To perform record linkage, the common identifiers were formatted in the same way across the three databases, capitalizing letters, removing blanks and dashes. One common linkage problem with using the name variable as a common identifier was that an individual's name could be represented in many different ways, with alternate spellings, initials, abbreviations and shortened forms of names making the linkage difficult. To deal with this common linkage issue, a Soundex coding method was employed to identify linkage between names that fail to match due to variant spellings of the names in the two databases [13]. The Soundex algorithm associated numbers with different groups of consonants, producing a numeric code following the initial letter that was robust with respect to variations in names that sound alike.
Correct linkage among the linked records was assessed by checking whether the unique PHN from various sources was identical within the matched record. We excluded matched records without PHN in both files. Although this identifier is complete both in the hospital discharge data and population registry, only 70% of the records in the Vital Statistics registry had a valid PHN, because it was not a mandatory variable.
Deterministic record linkage
Record linkage and correct linkage evaluation between vital statistics and population registry
We linked the Vital Statistics registry with the population registry three times, using each of the three approaches (see Figure 1). In the process of linkage, the Vital Statistics registry was used as the master. The linkage rate between the population registry and Vital Statistics files was calculated using the number of records in the Vital Statistics registry file as the denominator (N in Figure 1) and the number of linked records as numerator (n in Figure 1). In the process of linkage, about 2% of Vital Statistics records were matched with more than one population registry record (i.e., duplicate records) for approach one, about 6% for approach two and less than 0.1% for approach three.

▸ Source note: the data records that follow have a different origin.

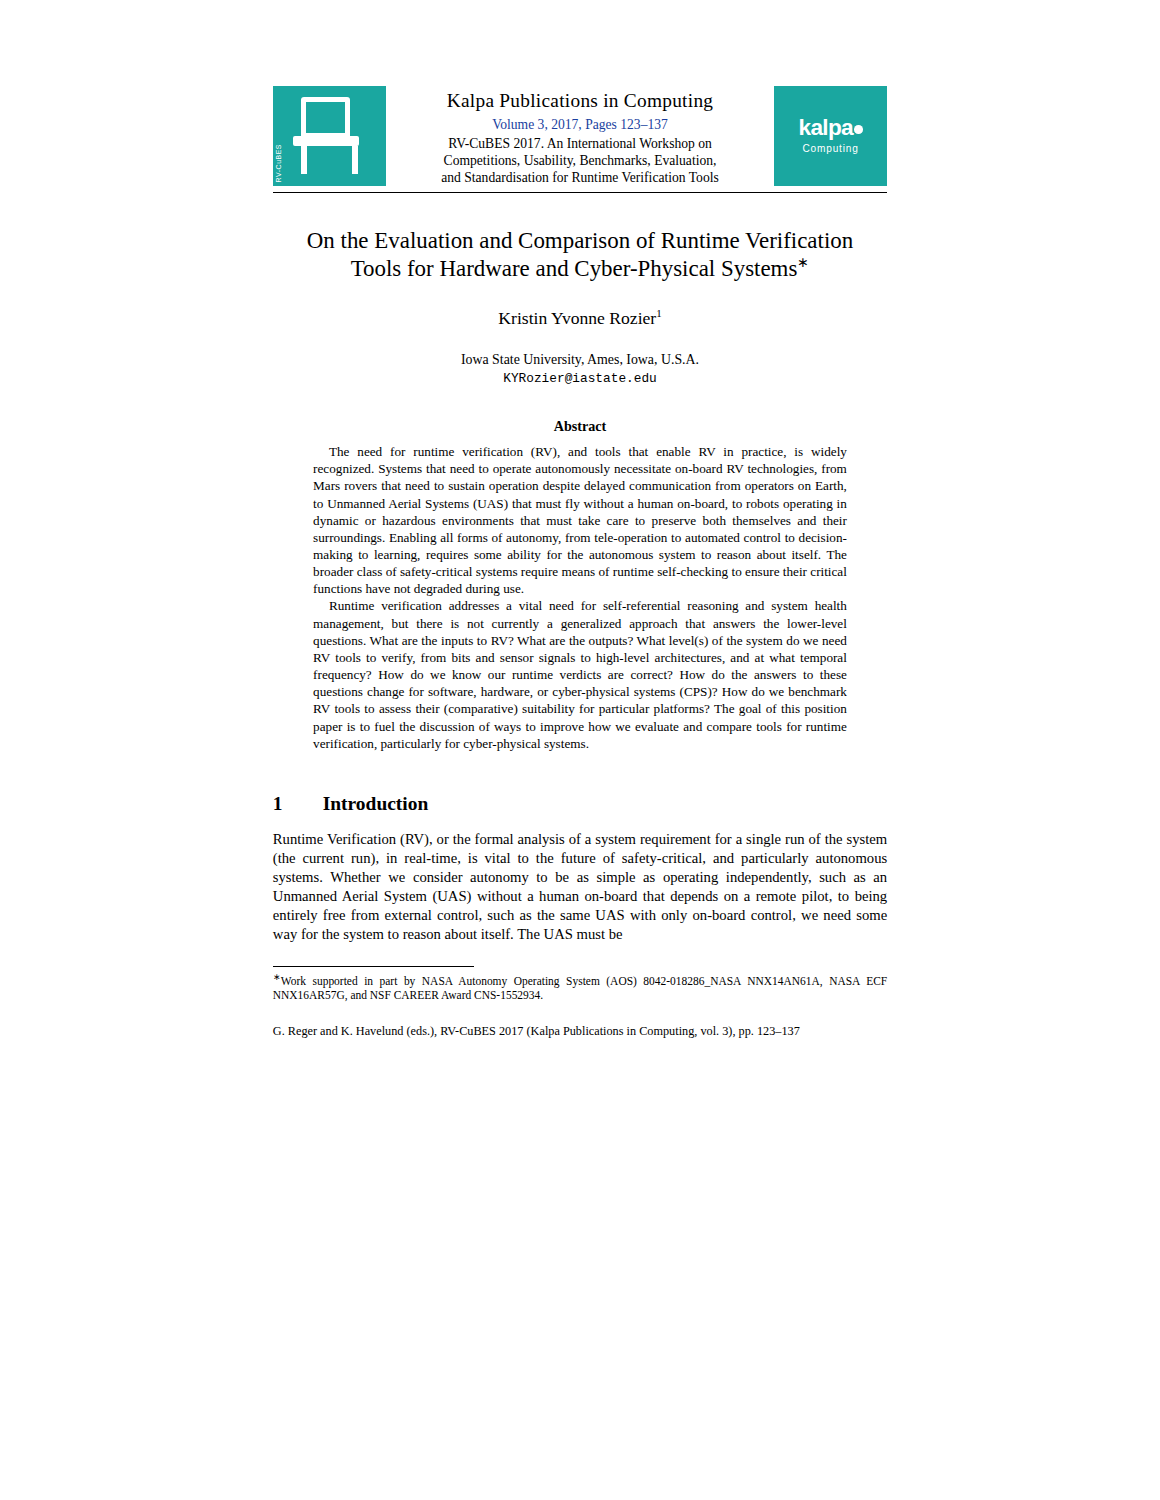RV-CuBES
Kalpa Publications in Computing
Volume 3, 2017, Pages 123–137
RV-CuBES 2017. An International Workshop on
Competitions, Usability, Benchmarks, Evaluation,
and Standardisation for Runtime Verification Tools
kalpa
Computing
On the Evaluation and Comparison of Runtime Verification
Tools for Hardware and Cyber-Physical Systems∗
Kristin Yvonne Rozier1
Iowa State University, Ames, Iowa, U.S.A.
KYRozier@iastate.edu
Abstract
The need for runtime verification (RV), and tools that enable RV in practice, is widely recognized. Systems that need to operate autonomously necessitate on-board RV technologies, from Mars rovers that need to sustain operation despite delayed communication from operators on Earth, to Unmanned Aerial Systems (UAS) that must fly without a human on-board, to robots operating in dynamic or hazardous environments that must take care to preserve both themselves and their surroundings. Enabling all forms of autonomy, from tele-operation to automated control to decision-making to learning, requires some ability for the autonomous system to reason about itself. The broader class of safety-critical systems require means of runtime self-checking to ensure their critical functions have not degraded during use.
Runtime verification addresses a vital need for self-referential reasoning and system health management, but there is not currently a generalized approach that answers the lower-level questions. What are the inputs to RV? What are the outputs? What level(s) of the system do we need RV tools to verify, from bits and sensor signals to high-level architectures, and at what temporal frequency? How do we know our runtime verdicts are correct? How do the answers to these questions change for software, hardware, or cyber-physical systems (CPS)? How do we benchmark RV tools to assess their (comparative) suitability for particular platforms? The goal of this position paper is to fuel the discussion of ways to improve how we evaluate and compare tools for runtime verification, particularly for cyber-physical systems.
1 Introduction
Runtime Verification (RV), or the formal analysis of a system requirement for a single run of the system (the current run), in real-time, is vital to the future of safety-critical, and particularly autonomous systems. Whether we consider autonomy to be as simple as operating independently, such as an Unmanned Aerial System (UAS) without a human on-board that depends on a remote pilot, to being entirely free from external control, such as the same UAS with only on-board control, we need some way for the system to reason about itself. The UAS must be
∗Work supported in part by NASA Autonomy Operating System (AOS) 8042-018286_NASA NNX14AN61A, NASA ECF NNX16AR57G, and NSF CAREER Award CNS-1552934.
G. Reger and K. Havelund (eds.), RV-CuBES 2017 (Kalpa Publications in Computing, vol. 3), pp. 123–137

To assess the correct linkage, we checked whether the PHN obtained from the population registry was identical to the PHN recorded in the Vital Statistics registry among the linked records. Specifically we restricted the linked records to those with a valid PHN and checked the proportion of these records where the Vital-PHN matched the population-PHN. The Vital Statistics records with duplicate population registry records no matter whether there were PHNs or not, were defined as incorrect links. The correct linkage rate was calculated using the ratio of linked records with the matched PHNs over those with a valid Vital-PHN (i.e. the ratio of nb over na in the Figure 1).

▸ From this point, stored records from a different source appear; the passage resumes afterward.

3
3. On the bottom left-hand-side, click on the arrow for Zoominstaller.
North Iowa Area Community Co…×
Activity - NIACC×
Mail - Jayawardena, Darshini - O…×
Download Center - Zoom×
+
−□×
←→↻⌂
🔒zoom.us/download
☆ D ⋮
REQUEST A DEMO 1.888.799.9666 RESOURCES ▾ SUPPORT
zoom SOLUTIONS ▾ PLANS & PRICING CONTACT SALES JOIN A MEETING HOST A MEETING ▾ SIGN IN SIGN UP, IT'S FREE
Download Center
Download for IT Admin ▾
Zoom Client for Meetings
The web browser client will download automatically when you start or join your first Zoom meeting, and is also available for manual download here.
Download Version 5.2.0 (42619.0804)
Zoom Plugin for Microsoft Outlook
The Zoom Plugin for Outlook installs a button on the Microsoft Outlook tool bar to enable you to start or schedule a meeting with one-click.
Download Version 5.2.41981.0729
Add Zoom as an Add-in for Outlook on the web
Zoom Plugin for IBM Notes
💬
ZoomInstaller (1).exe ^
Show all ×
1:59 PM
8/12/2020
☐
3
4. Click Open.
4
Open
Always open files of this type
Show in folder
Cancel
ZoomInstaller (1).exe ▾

Record linkage and correct linkage evaluation between in-hospital death records and vital statistics files
We first selected inhospital death records in the hospital discharge data. Because our version of hospital discharge data did not contain names, we linked them with the population registry using PHNs that were present for all records in both files to retrieve the surname and first name from the population registry. In the matching process, the in-hospital death records were accepted as the master. We matched the in-hospital deaths to the Vital Statistics deaths using the three approaches, respectively (see Figure 2). The number of death records in the hospital discharge data (N in Figure 2) was used as a denominator to calculate the linkage rate. Among the three approaches, less than 0.1% of in-hospital death records had more than one match with Vital Statistics files. Likewise, those duplicate matches were defined as incorrect links. Correct linkage was assessed by checking whether the inhospital-PHN matched the Vital-PHN within the linked record. The correct linkage rate was obtained by the ratio of nb divided by na (see Figure 2).